Data excerpts
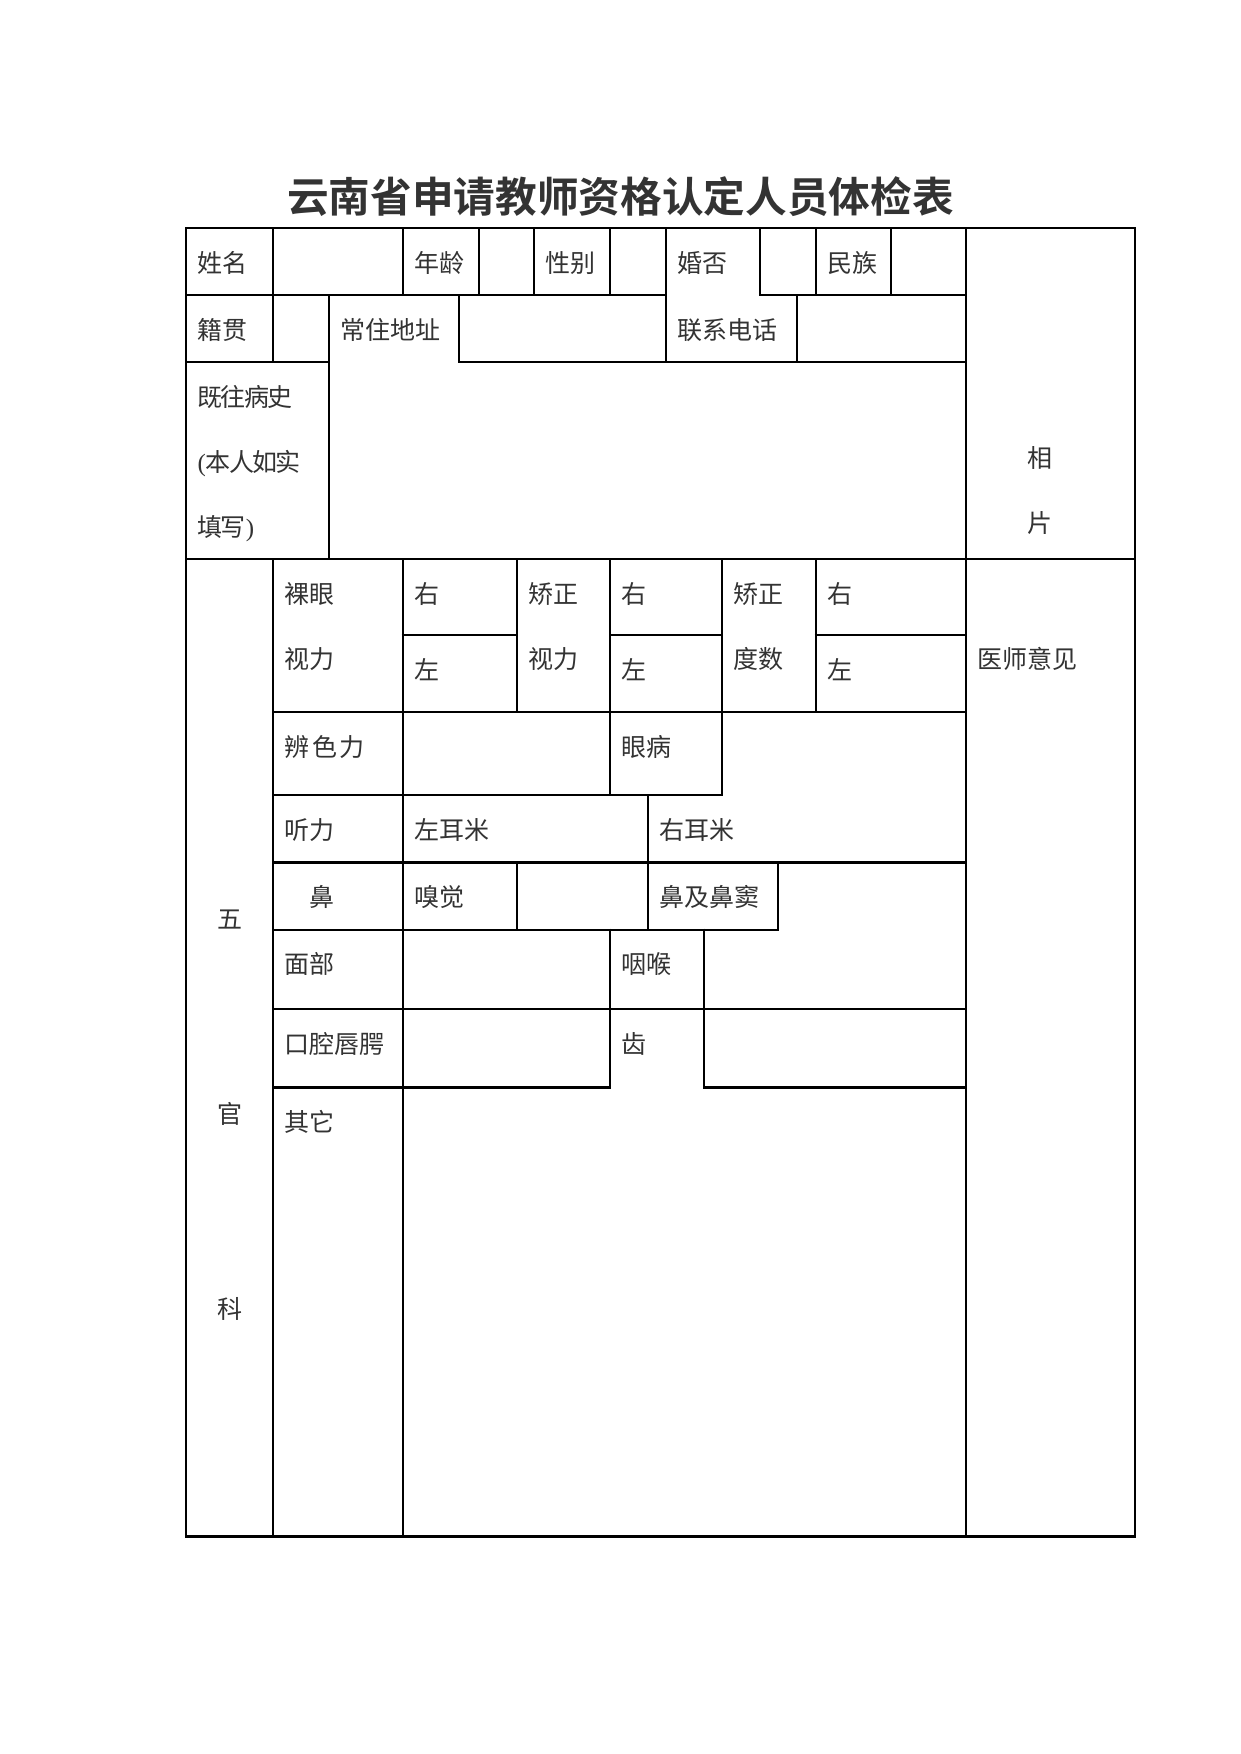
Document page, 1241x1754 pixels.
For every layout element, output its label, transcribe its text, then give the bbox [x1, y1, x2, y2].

table_header [611, 229, 665, 294]
table_header 姓名 [187, 229, 272, 294]
table_header 年龄 [404, 229, 478, 294]
table_cell [330, 361, 965, 558]
table_cell 五 官 科 [187, 560, 272, 1535]
table_cell 籍贯 [187, 296, 272, 361]
table_cell 裸眼 视力 [274, 560, 402, 711]
table_cell [723, 713, 965, 794]
table_cell 左耳米 [404, 796, 647, 861]
table_cell [798, 296, 965, 361]
table_cell [705, 929, 965, 1008]
table_cell 口腔唇腭 [274, 1010, 402, 1086]
table_cell 右 [817, 560, 965, 634]
table_cell [404, 713, 609, 794]
table_cell 左 [611, 636, 721, 711]
table_header [892, 229, 965, 294]
table_cell [404, 1086, 965, 1535]
table_cell 既往病史(本人如实填写) [187, 363, 328, 558]
table_cell 联系电话 [667, 294, 796, 361]
table_cell 左 [404, 636, 516, 711]
table_header 性别 [535, 229, 609, 294]
table_cell [705, 1010, 965, 1086]
table_cell [518, 864, 647, 928]
table_cell 右 [611, 560, 721, 634]
table_header [480, 229, 533, 294]
table_header 相 片 [967, 229, 1134, 558]
table_cell [404, 931, 609, 1008]
table_cell 鼻 [274, 864, 402, 928]
table_header [761, 229, 815, 294]
table_cell 嗅觉 [404, 864, 516, 928]
table_cell 医师意见 签名 [967, 560, 1134, 1535]
table_cell [274, 296, 328, 361]
table_cell 眼病 [611, 713, 721, 794]
table_cell 矫正 度数 [723, 560, 815, 711]
table_cell 面部 [274, 931, 402, 1008]
text 云南省申请教师资格认定人员体检表 [187, 162, 1053, 227]
table_header [274, 229, 402, 294]
table_cell [779, 864, 965, 928]
table_cell 常住地址 [330, 296, 458, 361]
table_header 婚否 [667, 229, 759, 294]
table_cell 咽喉 [611, 931, 703, 1008]
table_cell 辨色力 [274, 713, 402, 794]
table_header 民族 [817, 229, 890, 294]
table_cell 听力 [274, 796, 402, 861]
table_cell 鼻及鼻窦 [649, 864, 777, 928]
table_cell 右 [404, 560, 516, 634]
table_cell 右耳米 [649, 794, 965, 861]
table_cell 其它 [274, 1089, 402, 1535]
table_cell 矫正 视力 [518, 560, 609, 711]
table_cell 齿 [611, 1010, 703, 1086]
table_cell 左 [817, 636, 965, 711]
table_cell [460, 296, 665, 361]
table_cell [404, 1010, 609, 1086]
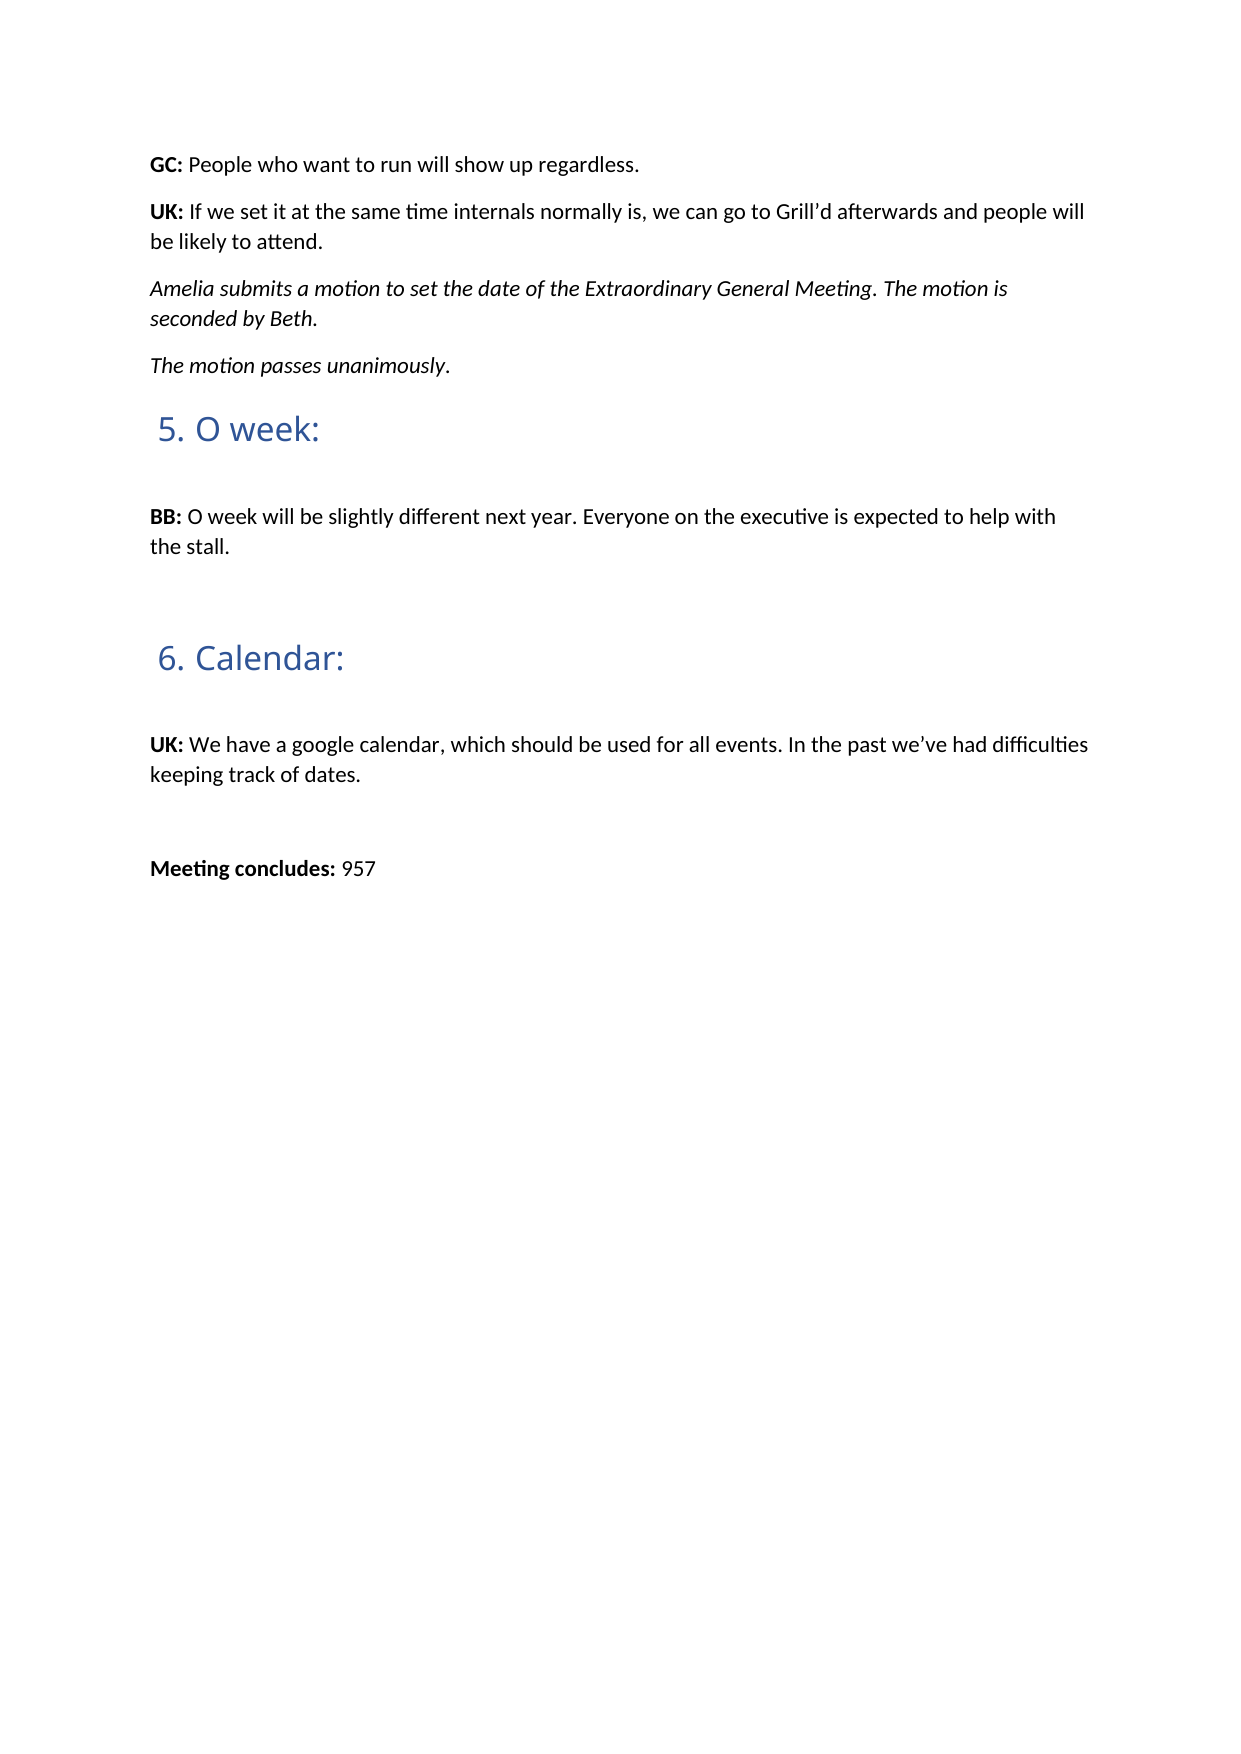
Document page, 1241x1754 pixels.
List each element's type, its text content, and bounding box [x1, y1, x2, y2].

text UK: We have a google calendar, which should be used for all events. In the past we’ve had difficulties keeping track of dates. [150, 730, 1090, 788]
text The motion passes unanimously. [150, 351, 1090, 379]
text UK: If we set it at the same time internals normally is, we can go to Grill’d afterwards and people will be likely to attend. [150, 197, 1090, 255]
text BB: O week will be slightly different next year. Everyone on the executive is expected to help with the stall. [150, 502, 1090, 560]
text Meeting concludes: 957 [150, 854, 1090, 882]
subtitle Calendar: [157, 634, 1090, 680]
text GC: People who want to run will show up regardless. [150, 150, 1090, 178]
text Amelia submits a motion to set the date of the Extraordinary General Meeting. The motion is seconded by Beth. [150, 274, 1090, 332]
subtitle O week: [157, 406, 1090, 452]
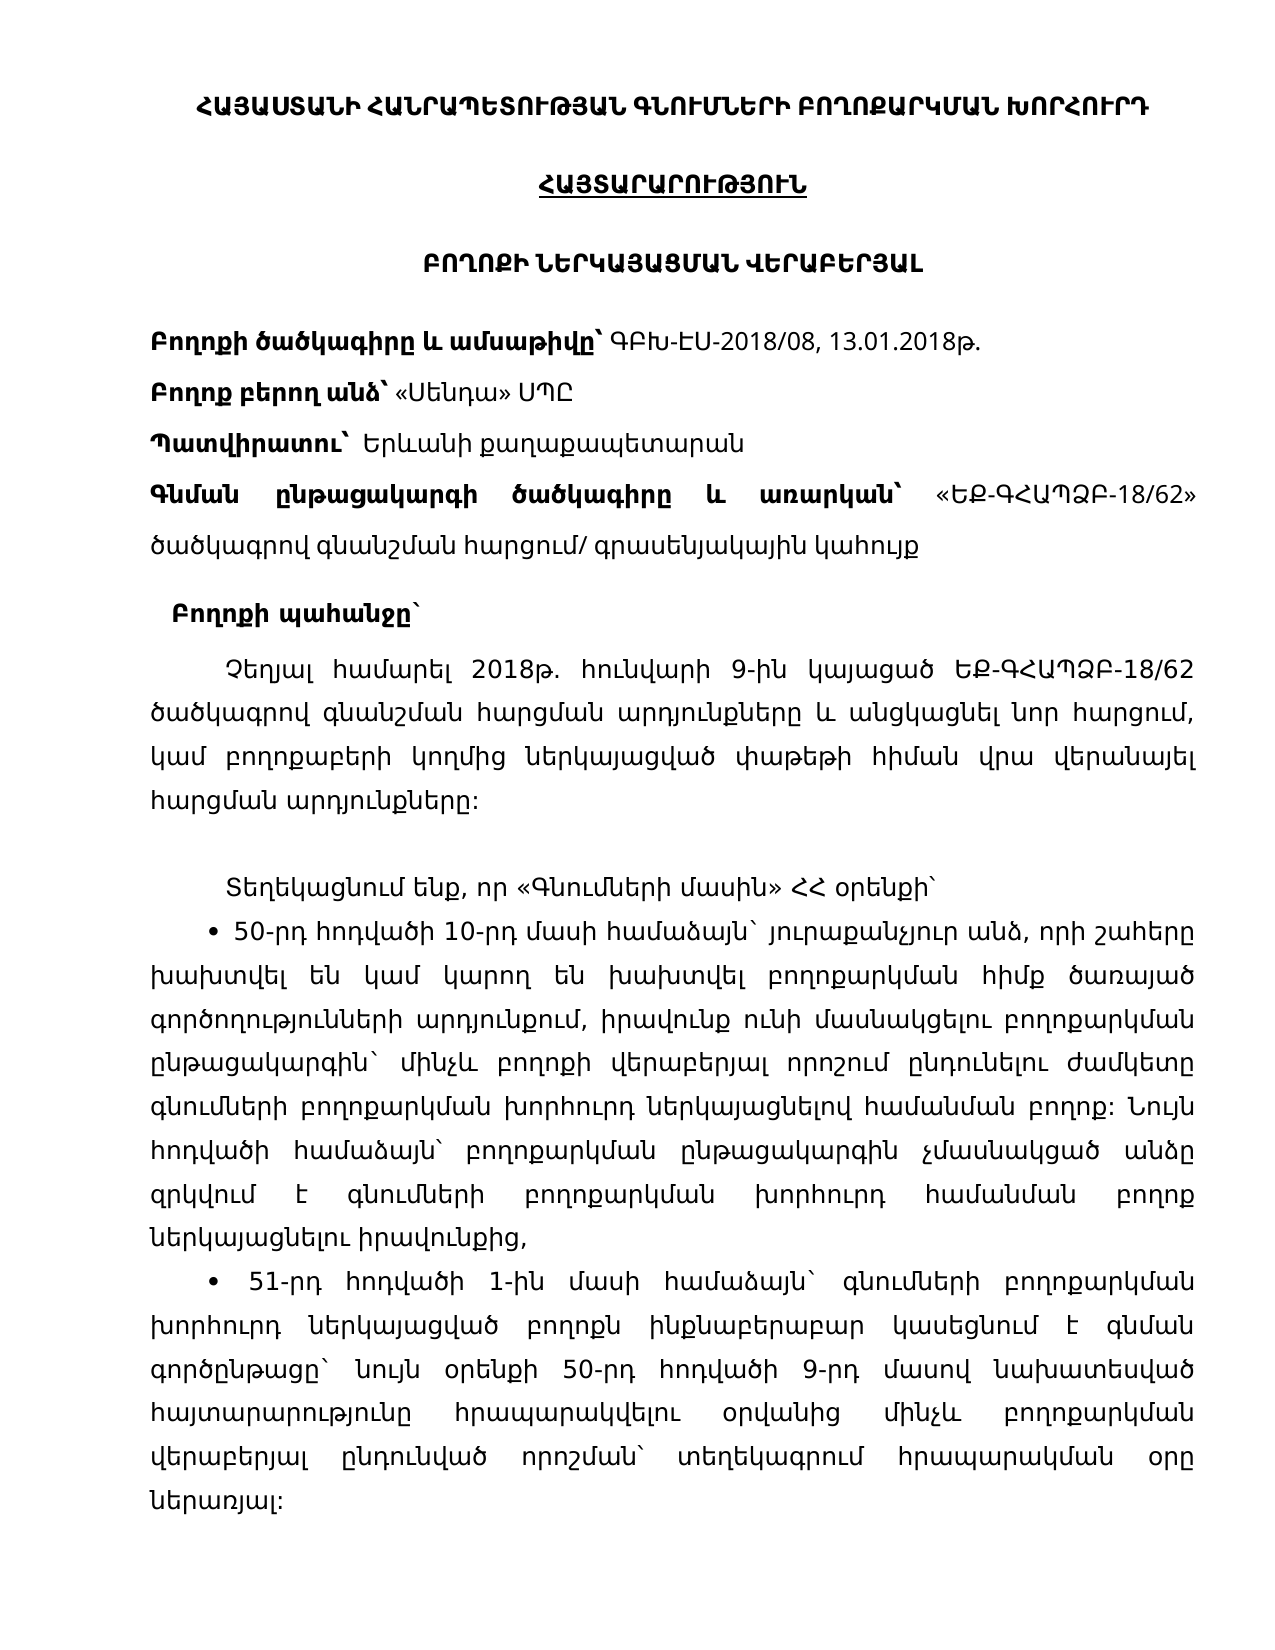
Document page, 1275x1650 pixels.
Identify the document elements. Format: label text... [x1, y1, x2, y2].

text ՀԱՅՏԱՐԱՐՈՒԹՅՈՒՆ [150, 167, 1196, 201]
text Բողոք բերող անձ՝ «Սենդա» ՍՊԸ [150, 375, 1196, 409]
text Բողոքի ծածկագիրը և ամսաթիվը՝ ԳԲԽ-ԷՍ-2018/08, 13.01.2018թ. [150, 324, 1196, 358]
list 50-րդ հոդվածի 10-րդ մասի համաձայն` յուրաքանչյուր անձ, որի շահերը խախտվել են կամ կարող են խախտվել բողոքարկման հիմք ծառայած գործողությունների արդյունքում, իրավունք ունի մասնակցելու բողոքարկման ընթացակարգին` մինչև բողոքի վերաբերյալ որոշում ընդունելու ժամկետը գնումների բողոքարկման խորհուրդ ներկայացնելով համանման բողոք: Նույն հոդվածի համաձայն՝ բողոքարկման ընթացակարգին չմասնակցած անձը զրկվում է գնումների բողոքարկման խորհուրդ համանման բողոք ներկայացնելու իրավունքից, [150, 917, 1196, 1253]
text ՀԱՅԱՍՏԱՆԻ ՀԱՆՐԱՊԵՏՈՒԹՅԱՆ ԳՆՈՒՄՆԵՐԻ ԲՈՂՈՔԱՐԿՄԱՆ ԽՈՐՀՈՒՐԴ [150, 89, 1196, 123]
text Պատվիրատու՝ Երևանի քաղաքապետարան [150, 426, 1196, 460]
text Տեղեկացնում ենք, որ «Գնումների մասին» ՀՀ օրենքի՝ [150, 873, 1196, 903]
text ԲՈՂՈՔԻ ՆԵՐԿԱՅԱՑՄԱՆ ՎԵՐԱԲԵՐՅԱԼ [150, 245, 1196, 279]
text Գնման ընթացակարգի ծածկագիրը և առարկան՝ «ԵՔ-ԳՀԱՊՁԲ-18/62» ծածկագրով գնանշման հարցում/ գրասենյակային կահույք [150, 477, 1196, 562]
list 51-րդ հոդվածի 1-ին մասի համաձայն` գնումների բողոքարկման խորհուրդ ներկայացված բողոքն ինքնաբերաբար կասեցնում է գնման գործընթացը` նույն օրենքի 50-րդ հոդվածի 9-րդ մասով նախատեսված հայտարարությունը հրապարակվելու օրվանից մինչև բողոքարկման վերաբերյալ ընդունված որոշման՝ տեղեկագրում հրապարակման օրը ներառյալ: [150, 1267, 1196, 1515]
text Բողոքի պահանջը` [165, 600, 1196, 629]
text Չեղյալ համարել 2018թ. հունվարի 9-ին կայացած ԵՔ-ԳՀԱՊՁԲ-18/62 ծածկագրով գնանշման հարցման արդյունքները և անցկացնել նոր հարցում, կամ բողոքաբերի կողմից ներկայացված փաթեթի հիման վրա վերանայել հարցման արդյունքները: [150, 655, 1196, 815]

- **Problem details**:
Copy out, in full, each line above that has the word "համաձայն" in it.

- **Answer**:
list 50-րդ հոդվածի 10-րդ մասի համաձայն` յուրաքանչյուր անձ, որի շահերը խախտվել են կամ կարող են խախտվել բողոքարկման հիմք ծառայած գործողությունների արդյունքում, իրավունք ունի մասնակցելու բողոքարկման ընթացակարգին` մինչև բողոքի վերաբերյալ որոշում ընդունելու ժամկետը գնումների բողոքարկման խորհուրդ ներկայացնելով համանման բողոք: Նույն հոդվածի համաձայն՝ բողոքարկման ընթացակարգին չմասնակցած անձը զրկվում է գնումների բողոքարկման խորհուրդ համանման բողոք ներկայացնելու իրավունքից, [150, 917, 1196, 1253]
list 51-րդ հոդվածի 1-ին մասի համաձայն` գնումների բողոքարկման խորհուրդ ներկայացված բողոքն ինքնաբերաբար կասեցնում է գնման գործընթացը` նույն օրենքի 50-րդ հոդվածի 9-րդ մասով նախատեսված հայտարարությունը հրապարակվելու օրվանից մինչև բողոքարկման վերաբերյալ ընդունված որոշման՝ տեղեկագրում հրապարակման օրը ներառյալ: [150, 1267, 1196, 1515]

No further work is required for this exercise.